(Yicai Global) Aug. 1 -- The unofficial Caixin China Manufacturing PMI for last month published today reached 51.1 -- 0.7 % higher than June’s -- and the peak over the past four months.
The accelerated growth of new business volume, rising prices, and especially better external demand have further boosted China's manufacturing industry, Caixin reported. Last month’s new orders showed the most significant growth over the past five months. Manufacturers interviewed all said market conditions were improving, while overseas demand was robust. The new export order index was the second highest since September 2014.
To meet growing demand, manufacturers continued to increase output last month, and the output index was also the highest since February.
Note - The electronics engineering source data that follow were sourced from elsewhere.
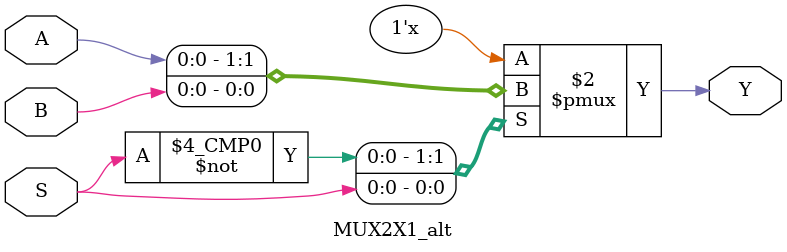
<source format=v>


module MUX2X1_alt( Y, A, B, S );

  input A;
  input S;
  output reg Y;
  input B;

  always@(A, B, S)
  begin
    case(S)
      1'b0: Y = A;
      1'b1: Y = B;
    endcase
  end
    
endmodule

</source>
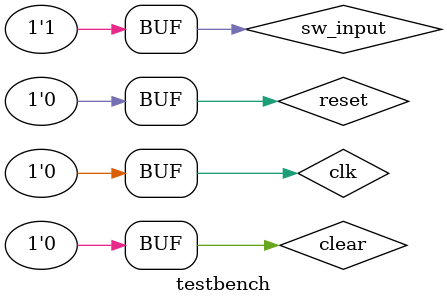
<source format=sv>
`timescale 1ns / 1ps


module testbench();
    logic clk;
    logic reset;
    
    logic [31:0] writedata, dataadr, pc, instr;
    logic memwrite;
    logic sw_input;
	logic clear;
	     
    logic [3:0] AN;
	logic [6:0] C;
	logic       DP;
    
    // instantiate device to be tested
    top dut (clk, reset, writedata, dataadr, memwrite, pc, instr, sw_input, clear, AN, C, DP);
    
    // initialize test
    initial
        begin
            reset <= 1; # 20; reset <= 0;
        end
        
    // generate clock to sequence tests
    always
        begin
            sw_input <= 1; clear <= 0;
            clk <= 1; # 5; clk <= 0; # 5;
        end

endmodule

</source>
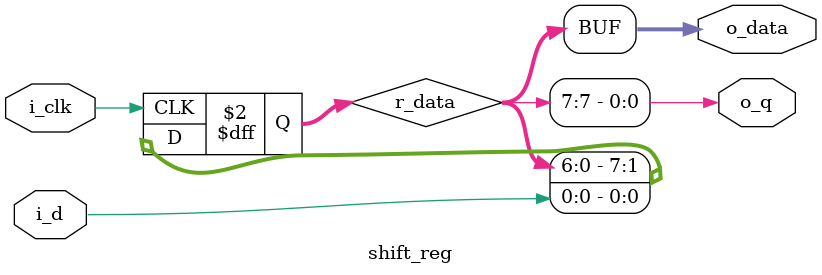
<source format=v>
`timescale 1ns/1ns

module shift_reg
    (
        input i_clk, //Ê±ÖÓÄÜÐÅºÅ
        input i_d, //Êý¾ÝÊäÈë 
        
        output  o_q, //´®ÐÐÊý¾ÝÕýÊä³ö
        output [7 : 0]  o_data //²¢ÐÐÊý¾ÝÊä³ö
    );
    
    //¶¨ÒåÊä³öÐÅºÅo_dataµÄ»º´æ
    reg  r_q;
    reg [7 : 0] r_data;
    
    assign o_q = r_data[7]; //×óÒÆ£¬Ã¿´Î¶¼Êä³ö¼Ä´æÆ÷µÄ×î¸ßÎ»
    //assign o_q = r_data[0]; //ÓÒÒÆ£¬Ã¿´Î¶¼Êä³ö¼Ä´æÆ÷µÄ×îµÍÎ»
    assign o_data = r_data;
    
    //¸ù¾ÝJK´¥·¢Æ÷µÄ×´Ì¬×ª»¯¹æÔò£¬ÊµÏÖJK´¥·¢Æ÷½¨Ä£
    always @(posedge i_clk) 
    begin 
        r_data <= {r_data[6 : 0], i_d};  //×óÒÆ²Ù×÷      
        //r_data <= {i_d, r_data[7 : 1]};  //ÓÒÒÆ²Ù×÷       
	end
    
endmodule
// END OF shift_reg.v FILE ***************************************************




</source>
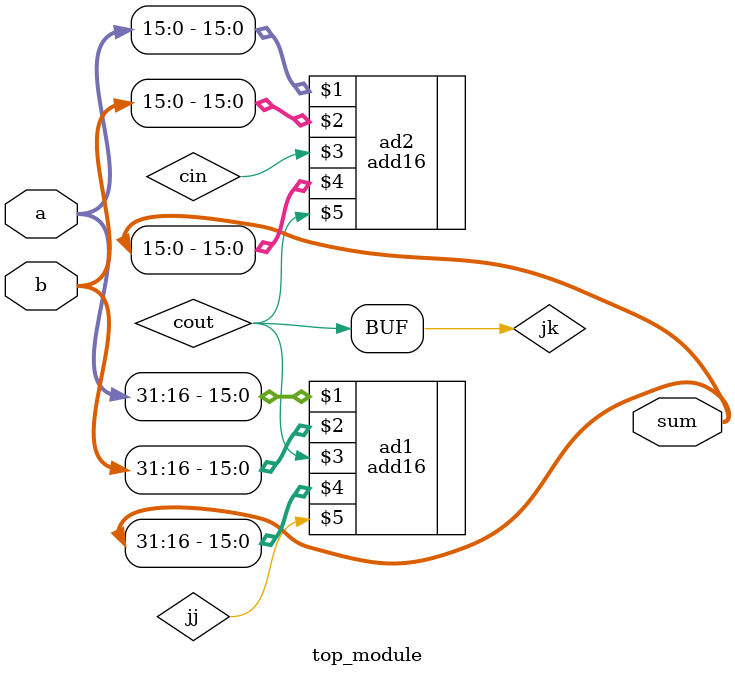
<source format=v>
module top_module(
    input [31:0] a,
    input [31:0] b,
    output [31:0] sum
);
    wire cin,cout;
    add16 ad2(a[15:0],b[15:0],cin,sum[15:0],cout);
    wire jk;
    assign jk = cout;
    wire jj;
    add16 ad1(a[31:16],b[31:16],jk,sum[31:16],jj);
    
    //wire ck = cout
    //assign sum[0] = sum[0] + cout;
    
endmodule

</source>
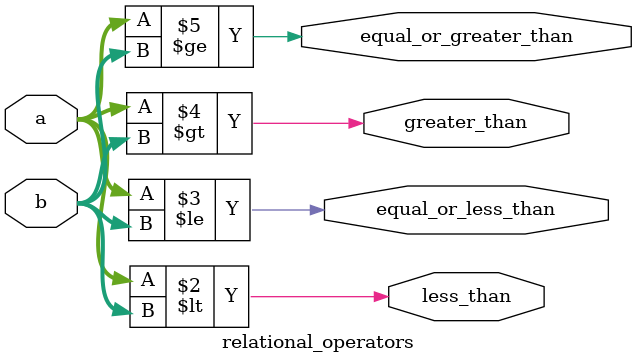
<source format=sv>
module relational_operators (
    input logic [2:0] a, b,
    output logic less_than, equal_or_less_than, greater_than, equal_or_greater_than
);
    
    always_comb begin
        // Less Than
        less_than = a < b;
        // Equal OR Less Than
        equal_or_less_than = a <= b;
        // Greater Than
        greater_than = a > b;
        // Equal OR Greater Than
        equal_or_greater_than = a >= b;
    end

endmodule
</source>
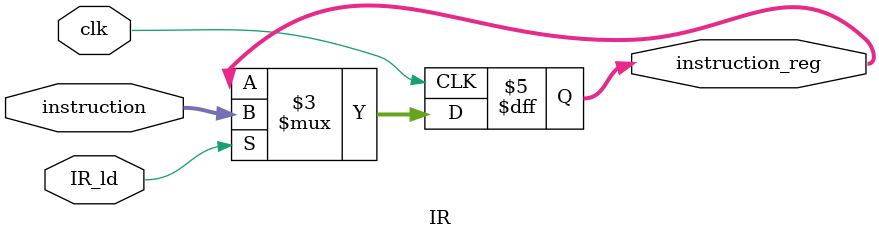
<source format=v>
`timescale 1ns / 1ps


// The Instruction Register loads each instruction into an array
// This will provide the current instruction if the IR Load is triggered
module IR (
		input clk, //rst, 
		input IR_ld,
		input [15:0] instruction,
		output reg [15:0] instruction_reg);    

		// For each clock cycle, check to see if IR load is active
		always @ (posedge clk)
		begin
			 //if (rst == 1) begin
			 //    instruction_reg <= 16'b0000_0000_0000_0000;
			// end else
			if (IR_ld == 1) 
			begin
				  instruction_reg <= instruction;
			end
		end
endmodule


</source>
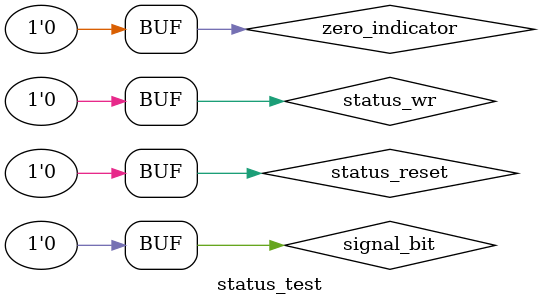
<source format=sv>
`timescale 1 ns / 10 ps

module status_test;

	logic  zero_indicator, signal_bit;
	logic status_reset, status_wr;
	logic clock;
	logic flag_Z, flag_N;

	clock_generator GCLOCK(clock);
	status status0(
		.zero_indicator_in(zero_indicator), 
		.signal_bit_in(signal_bit), 
		.clock(clock), 
		.status_wr(status_wr), 
		.status_reset(status_reset), 
		.flag_Z(flag_Z), 
		.flag_N(flag_N)
	);

	initial
	begin
		zero_indicator = 1'b0; signal_bit = 1'b1; 
		status_wr = 1'b0;
		status_reset = 1'b0;
		#2 status_wr = 1'b1;
		#2 zero_indicator = 1'b1; signal_bit = 1'b0;
		#2 status_wr = 1'b0;
		#2 status_wr = 1'b1;
		#2 zero_indicator = 1'b0; signal_bit = 1'b0;
		#2 status_wr = 1'b0;
		#2 status_wr = 1'b1;
		#2 status_wr = 1'b0;
		#2 status_reset = 1'b1;
		#2 status_reset = 1'b0;
	end
endmodule
</source>
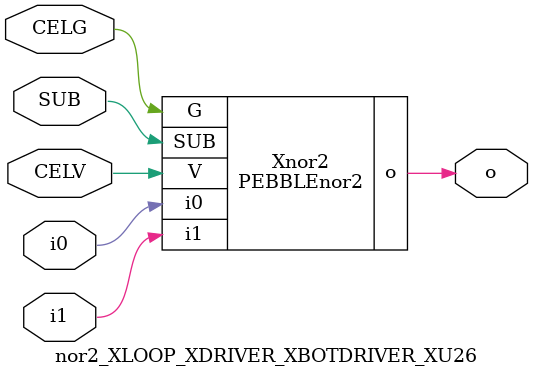
<source format=v>



module PEBBLEnor2 ( o, G, SUB, V, i0, i1 );

  input i0;
  input V;
  input i1;
  input G;
  output o;
  input SUB;
endmodule

//Celera Confidential Do Not Copy nor2_XLOOP_XDRIVER_XBOTDRIVER_XU26
//Celera Confidential Symbol Generator
//nor2
module nor2_XLOOP_XDRIVER_XBOTDRIVER_XU26 (CELV,CELG,i0,i1,o,SUB);
input CELV;
input CELG;
input i0;
input i1;
input SUB;
output o;

//Celera Confidential Do Not Copy nor2
PEBBLEnor2 Xnor2(
.V (CELV),
.i0 (i0),
.i1 (i1),
.o (o),
.SUB (SUB),
.G (CELG)
);
//,diesize,PEBBLEnor2

//Celera Confidential Do Not Copy Module End
//Celera Schematic Generator
endmodule

</source>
The input cost in the manufacturing industry in July also rose to the apex over the last four months. Many manufacturers interviewed revealed that it was because of the hike of raw material prices. In this case, manufacturers raised the cost price for two consecutive months, and the price growth rate was higher than the previous month. However, manufacturers kept a prudent attitude in employment, further shrinking the employment scale and causing the highest rate of contraction over the past ten months.
Noteworthy is that, compared to the uptrend of China's statistics from Caixin, the manufacturing PMI for July the National Bureau of Statistics published was 51.4, 0.3% lower than June’s, and the non-manufacturing PMI was 54.5. Although both are basically at the same level as the first half year's average and are consistently fluctuating within the upbeat range, the market inevitably frets that China's economic momentum will slow in the second half.